River Run Rally brings legacy of poisoned water to Queen's Park

Apr 7, 2010

River Run Rally brings legacy of poisoned water to Queen's Park


This is what killed us"; said Betty Riffel, as she held up a bottle of water in her quivering hand. “My hand, it shakes, thats from the water from the Wabigoon River


She spoke before a room full of 150 supporters on April 6th. Her community of Wabauskang is one of several that were poisoned by the mercury that was put into the Wabigoon River by a paper mill. The next day over 250 people marched to Queens Park in the “River Run Rally” to bring attention to a situation they believe the government has been ignoring.


Wabigoon River has been poisoned by mercury from a paper mill for over 60 years. In 1970 this poisoning was acknowledged by the Ontario Government when they banned fishing in the river. The mill has closed, but a recent Japanese study revealed that the health impacts of mercury are even worse today than in the 1970's.
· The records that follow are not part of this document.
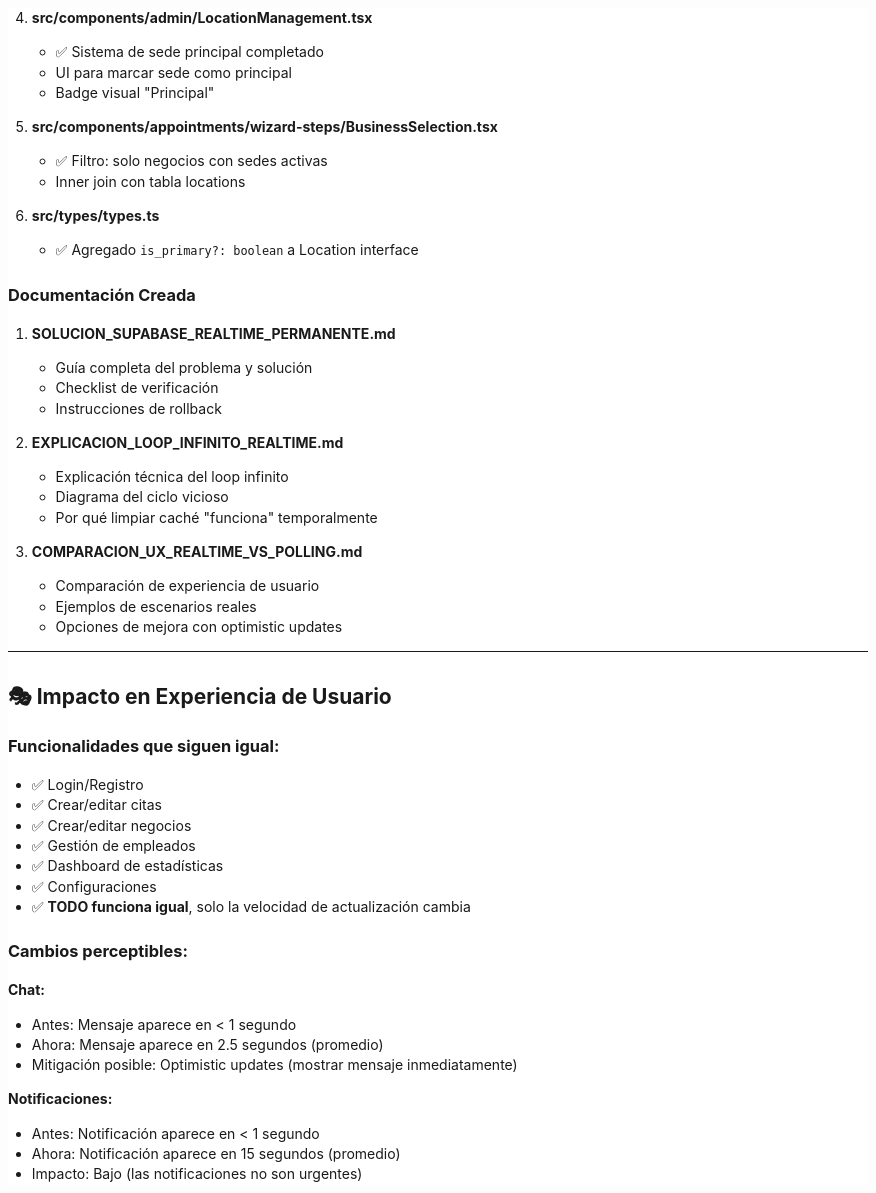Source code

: 4. **src/components/admin/LocationManagement.tsx**
   - ✅ Sistema de sede principal completado
   - UI para marcar sede como principal
   - Badge visual "Principal"

5. **src/components/appointments/wizard-steps/BusinessSelection.tsx**
   - ✅ Filtro: solo negocios con sedes activas
   - Inner join con tabla locations

6. **src/types/types.ts**
   - ✅ Agregado `is_primary?: boolean` a Location interface

### Documentación Creada

1. **SOLUCION_SUPABASE_REALTIME_PERMANENTE.md**
   - Guía completa del problema y solución
   - Checklist de verificación
   - Instrucciones de rollback

2. **EXPLICACION_LOOP_INFINITO_REALTIME.md**
   - Explicación técnica del loop infinito
   - Diagrama del ciclo vicioso
   - Por qué limpiar caché "funciona" temporalmente

3. **COMPARACION_UX_REALTIME_VS_POLLING.md**
   - Comparación de experiencia de usuario
   - Ejemplos de escenarios reales
   - Opciones de mejora con optimistic updates

---

## 🎭 Impacto en Experiencia de Usuario

### Funcionalidades que siguen igual:
- ✅ Login/Registro
- ✅ Crear/editar citas
- ✅ Crear/editar negocios
- ✅ Gestión de empleados
- ✅ Dashboard de estadísticas
- ✅ Configuraciones
- ✅ **TODO funciona igual**, solo la velocidad de actualización cambia

### Cambios perceptibles:

**Chat:**
- Antes: Mensaje aparece en < 1 segundo
- Ahora: Mensaje aparece en 2.5 segundos (promedio)
- Mitigación posible: Optimistic updates (mostrar mensaje inmediatamente)

**Notificaciones:**
- Antes: Notificación aparece en < 1 segundo
- Ahora: Notificación aparece en 15 segundos (promedio)
- Impacto: Bajo (las notificaciones no son urgentes)

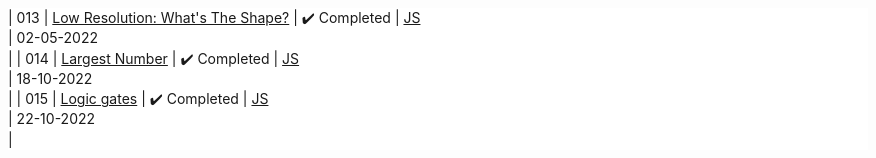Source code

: | 013 | [Low Resolution: What's The Shape?](https://www.codingame.com/training/easy/low-resolution-whats-the-shape)                  | :heavy_check_mark: Completed | [JS](https://github.com/SlicedPotatoes/CodinGame/blob/main/Puzzles/Easy/Low%20Resolution%20What's%20The%20Shape/Javascript.js)<br>                                                                                                                                                                                                                                                                                                                                                                                                                                                                                                                                                                                                                                                                                                                                                                                                                                                                                                                                                                                                                                                                                                                                                                                                                                                                                                                                                                                                                                                                                                                        | 02-05-2022<br>                                                                                                                                                                                                     |
| 014 | [Largest Number](https://www.codingame.com/training/easy/largest-number)                                                     | :heavy_check_mark: Completed | [JS](https://github.com/SlicedPotatoes/CodinGame/blob/main/Puzzles/Easy/Largest%20Number/Javascript.js)<br>                                                                                                                                                                                                                                                                                                                                                                                                                                                                                                                                                                                                                                                                                                                                                                                                                                                                                                                                                                                                                                                                                                                                                                                                                                                                                                                                                                                                                                                                                                                                               | 18-10-2022<br>                                                                                                                                                                                                     |
| 015 | [Logic gates](https://www.codingame.com/training/easy/logic-gates)                                                           | :heavy_check_mark: Completed | [JS](https://github.com/SlicedPotatoes/CodinGame/blob/main/Puzzles/Easy/Logic%20gates/Javascript.js)<br>                                                                                                                                                                                                                                                                                                                                                                                                                                                                                                                                                                                                                                                                                                                                                                                                                                                                                                                                                                                                                                                                                                                                                                                                                                                                                                                                                                                                                                                                                                                                                  | 22-10-2022<br>                                                                                                                                                                                                     |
The communities effected by the poisoning include Wabauskang (formerly associated with Quibell), Asubpeeschoseewagong (commonly known as Grassy Narrows) and Wabeseemoong (commonly known as White Dog).
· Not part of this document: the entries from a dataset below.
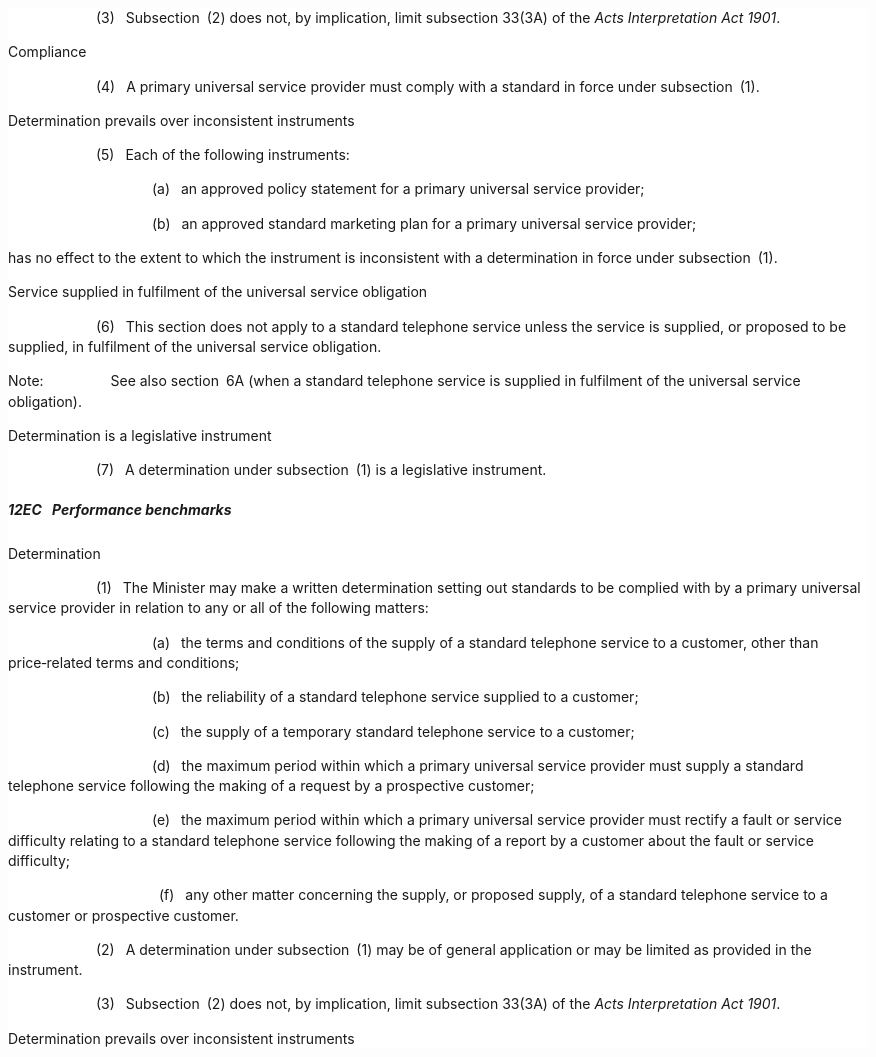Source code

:              (3)  Subsection (2) does not, by implication, limit subsection 33(3A) of the _Acts Interpretation Act 1901_.

Compliance

             (4)  A primary universal service provider must comply with a standard in force under subsection (1).

Determination prevails over inconsistent instruments

             (5)  Each of the following instruments:

                     (a)  an approved policy statement for a primary universal service provider;

                     (b)  an approved standard marketing plan for a primary universal service provider;

has no effect to the extent to which the instrument is inconsistent with a determination in force under subsection (1).

Service supplied in fulfilment of the universal service obligation

             (6)  This section does not apply to a standard telephone service unless the service is supplied, or proposed to be supplied, in fulfilment of the universal service obligation.

Note:          See also section 6A (when a standard telephone service is supplied in fulfilment of the universal service obligation).

Determination is a legislative instrument

             (7)  A determination under subsection (1) is a legislative instrument.

##### <a id="12EC"></a>12EC  Performance benchmarks

Determination

             (1)  The Minister may make a written determination setting out standards to be complied with by a primary universal service provider in relation to any or all of the following matters:

                     (a)  the terms and conditions of the supply of a standard telephone service to a customer, other than price‑related terms and conditions;

                     (b)  the reliability of a standard telephone service supplied to a customer;

                     (c)  the supply of a temporary standard telephone service to a customer;

                     (d)  the maximum period within which a primary universal service provider must supply a standard telephone service following the making of a request by a prospective customer;

                     (e)  the maximum period within which a primary universal service provider must rectify a fault or service difficulty relating to a standard telephone service following the making of a report by a customer about the fault or service difficulty;

                      (f)  any other matter concerning the supply, or proposed supply, of a standard telephone service to a customer or prospective customer.

             (2)  A determination under subsection (1) may be of general application or may be limited as provided in the instrument.

             (3)  Subsection (2) does not, by implication, limit subsection 33(3A) of the _Acts Interpretation Act 1901_.

Determination prevails over inconsistent instruments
On Wednesday April 7th, the issue around water these communities have been facing were voiced in the streets of Toronto by the River Run Rally. A march of over 250 people from Grange Park to the steps of the Ontario Legislature, in a cascade of giant 30 foot banners in different shades of blue. Throughout this "river" many of those in the march wore blue clothes, and some held up cardboard fish. The march was led by four women from Grassy Narrows and Wabauskang, who were being pushed in wheelchairs, including Betty Riffel. The vibrant rally ended with speeches at Queens Park.


"Since we lost so many of our people, we want the government to recognize us, that we are people too" Riffel told the Toronto Media Co-op, "In Walkerton people got help, but what about us? Its like they are saying: 'It's just one more dead Indian, it doesn't matter'”.


There were 60 of us that lived [in Wabauskang]. There are ten of us left. I have names of all of them” said Riffel, who is 71 years old, “In the 30's the water was contaminated our people started dieing left and right especially the babies. I can count eleven babies that died the mothers fed the babies canned milk mixed with water from the rivers. So what they were doing was giving the babies poison.”


Premier Dalton McGuinty's office did not responded to a request to comment on this story.